# Extrait choisi

Pourquoi la conscience est
une caractéristique irréductible de la réalité physique
Il est un argument classique pour montrer que la
conscience n’est pas réductible – à l’encontre de la chaleur, etc. Sous
différentes formes l’argument se trouve dans les travaux de Thomas Nagel
(1974), Saul Kripke (1971) et Frank Jackson (1982). Je pense que l’argument est
décisif, bien qu’on se méprenne souvent sur lui en le traitant de manière
purement épistémologique et non ontologique. Il est parfois traité comme un
argument épistémique, énonçant par exemple que le genre de connaissance
objective, à la troisième personne, que nous pourrions peut-être avoir de la
neurophysiologie d’une chauve-souris ne comprendrait toujours pas l’expérience
subjective à la première personne de l’effet que cela fait d’être une
chauve-souris. Mais en ce qui nous concerne ici, ce que vise l’argument est
ontologique et non épistémique. Il s’agit de savoir quelles sont les
caractéristiques réelles qui existent dans le monde, et non, sinon de manière
dérivée, comment nous parvenons à connaître ces caractéristiques du monde.

Entrées de données enregistrées:
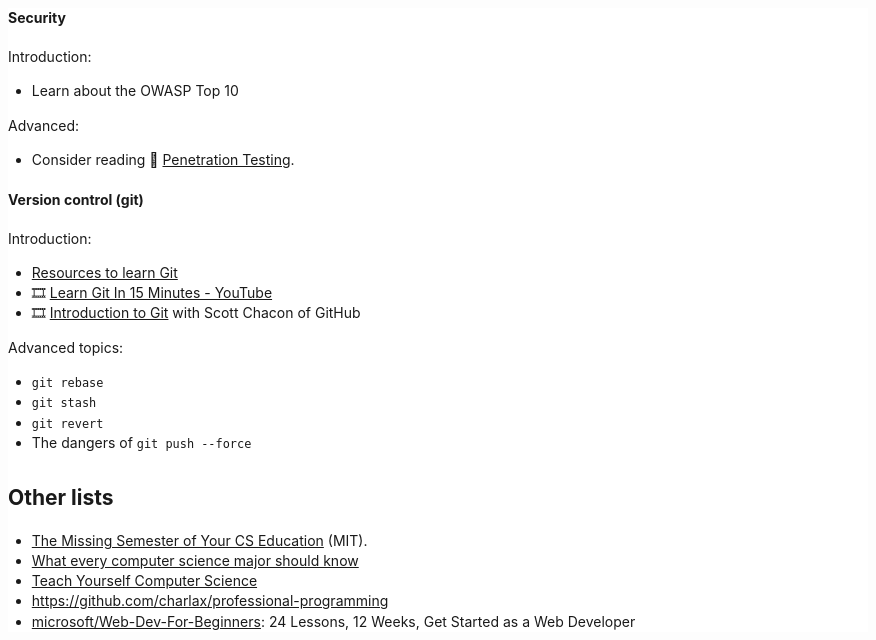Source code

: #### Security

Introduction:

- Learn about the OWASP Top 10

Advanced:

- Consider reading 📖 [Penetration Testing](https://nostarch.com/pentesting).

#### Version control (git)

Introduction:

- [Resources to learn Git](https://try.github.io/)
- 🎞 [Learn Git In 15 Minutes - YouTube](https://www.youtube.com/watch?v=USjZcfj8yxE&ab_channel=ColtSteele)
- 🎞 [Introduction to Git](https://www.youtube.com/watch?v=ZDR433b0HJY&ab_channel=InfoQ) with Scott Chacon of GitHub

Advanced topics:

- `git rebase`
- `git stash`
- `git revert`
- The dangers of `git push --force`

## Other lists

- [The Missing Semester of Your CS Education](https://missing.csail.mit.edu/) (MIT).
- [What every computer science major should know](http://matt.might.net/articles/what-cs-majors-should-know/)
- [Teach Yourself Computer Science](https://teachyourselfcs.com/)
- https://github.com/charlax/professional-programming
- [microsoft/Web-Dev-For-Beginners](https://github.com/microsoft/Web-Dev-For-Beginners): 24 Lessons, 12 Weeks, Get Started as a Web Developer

==

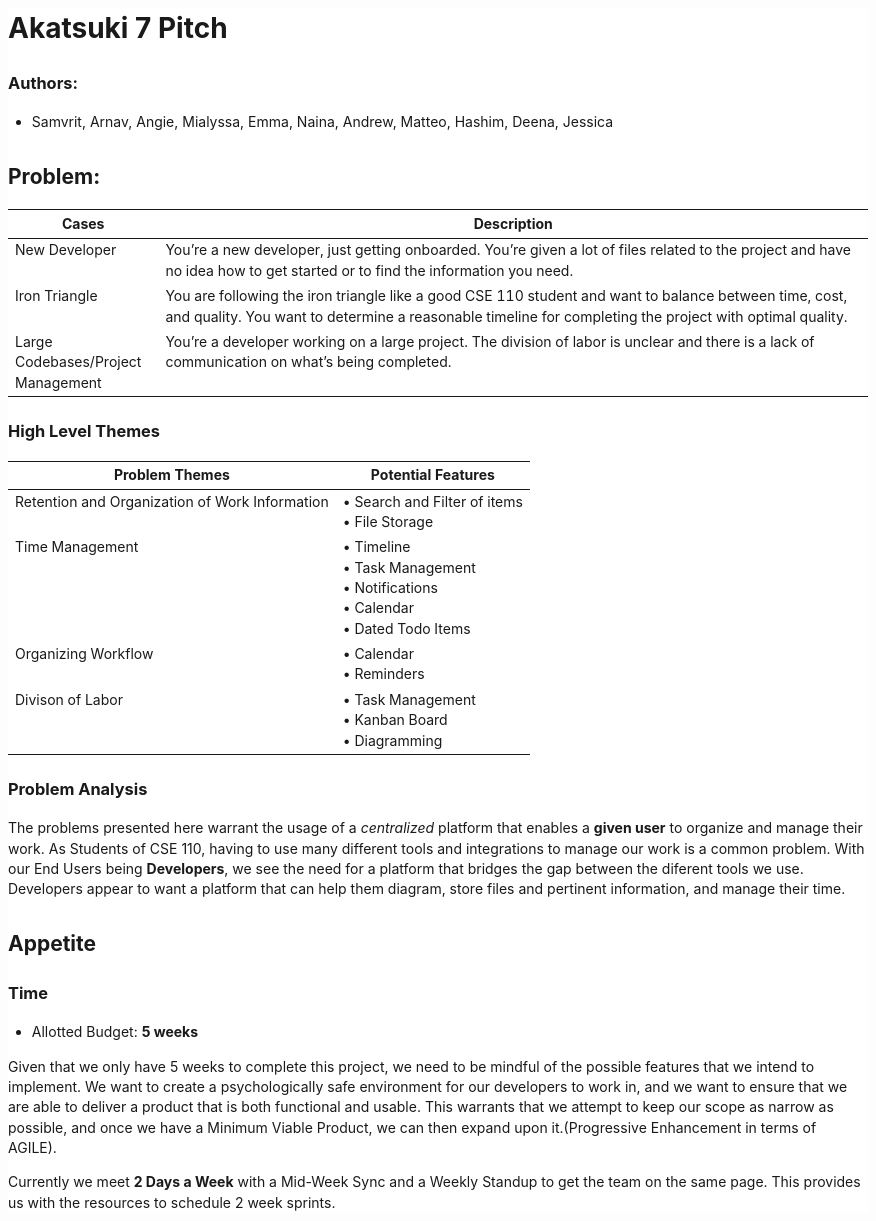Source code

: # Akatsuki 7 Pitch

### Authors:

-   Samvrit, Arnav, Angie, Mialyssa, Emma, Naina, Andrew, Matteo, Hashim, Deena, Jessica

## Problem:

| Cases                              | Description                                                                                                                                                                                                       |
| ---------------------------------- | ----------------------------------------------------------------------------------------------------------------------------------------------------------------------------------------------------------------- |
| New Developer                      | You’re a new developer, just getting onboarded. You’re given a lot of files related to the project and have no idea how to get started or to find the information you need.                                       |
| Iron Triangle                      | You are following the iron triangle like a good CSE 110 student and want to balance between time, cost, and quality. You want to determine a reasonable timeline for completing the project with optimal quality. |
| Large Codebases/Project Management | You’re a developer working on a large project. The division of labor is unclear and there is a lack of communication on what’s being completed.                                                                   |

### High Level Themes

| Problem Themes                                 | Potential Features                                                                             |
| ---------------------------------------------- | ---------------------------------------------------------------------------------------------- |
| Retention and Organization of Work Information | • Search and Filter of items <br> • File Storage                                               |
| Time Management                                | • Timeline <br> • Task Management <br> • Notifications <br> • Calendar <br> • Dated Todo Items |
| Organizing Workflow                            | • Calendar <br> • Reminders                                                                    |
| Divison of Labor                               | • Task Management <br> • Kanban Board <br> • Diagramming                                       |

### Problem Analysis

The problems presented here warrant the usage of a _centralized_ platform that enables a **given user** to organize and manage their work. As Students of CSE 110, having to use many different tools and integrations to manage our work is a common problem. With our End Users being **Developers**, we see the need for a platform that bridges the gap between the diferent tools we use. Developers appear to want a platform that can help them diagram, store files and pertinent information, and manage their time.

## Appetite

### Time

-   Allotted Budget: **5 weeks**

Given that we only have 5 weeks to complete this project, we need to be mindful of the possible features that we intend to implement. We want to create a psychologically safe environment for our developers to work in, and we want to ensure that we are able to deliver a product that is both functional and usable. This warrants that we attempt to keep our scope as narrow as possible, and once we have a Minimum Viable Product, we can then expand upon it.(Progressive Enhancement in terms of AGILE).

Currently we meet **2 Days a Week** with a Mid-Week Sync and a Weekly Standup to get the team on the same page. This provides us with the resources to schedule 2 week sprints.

# Consignes
1. Pourriez-vous résumer en trois phrases le paragraphe de l'extrait sur la conscience qui commence par « Il est un argument classique », sans en perdre les idées principales ?
2. Quels auteurs l'extrait sur la conscience cite-t-il, avec l'année indiquée pour chacun ?

# Corrigé
1. Un argument classique, présent sous diverses formes chez Thomas Nagel (1974), Saul Kripke (1971) et Frank Jackson (1982), montre que la conscience, contrairement à la chaleur, n'est pas réductible. Cet argument est jugé décisif, mais on le comprend souvent mal en le traitant comme purement épistémique : la connaissance objective, à la troisième personne, de la neurophysiologie d'une chauve-souris ne saisirait pas l'expérience subjective, à la première personne, de l'effet que cela fait d'être une chauve-souris. Or sa visée est ontologique : il porte sur les caractéristiques réelles qui existent dans le monde, et non, sinon de manière dérivée, sur la façon dont nous parvenons à les connaître.

2.
- Thomas Nagel (1974)
- Saul Kripke (1971)
- Frank Jackson (1982)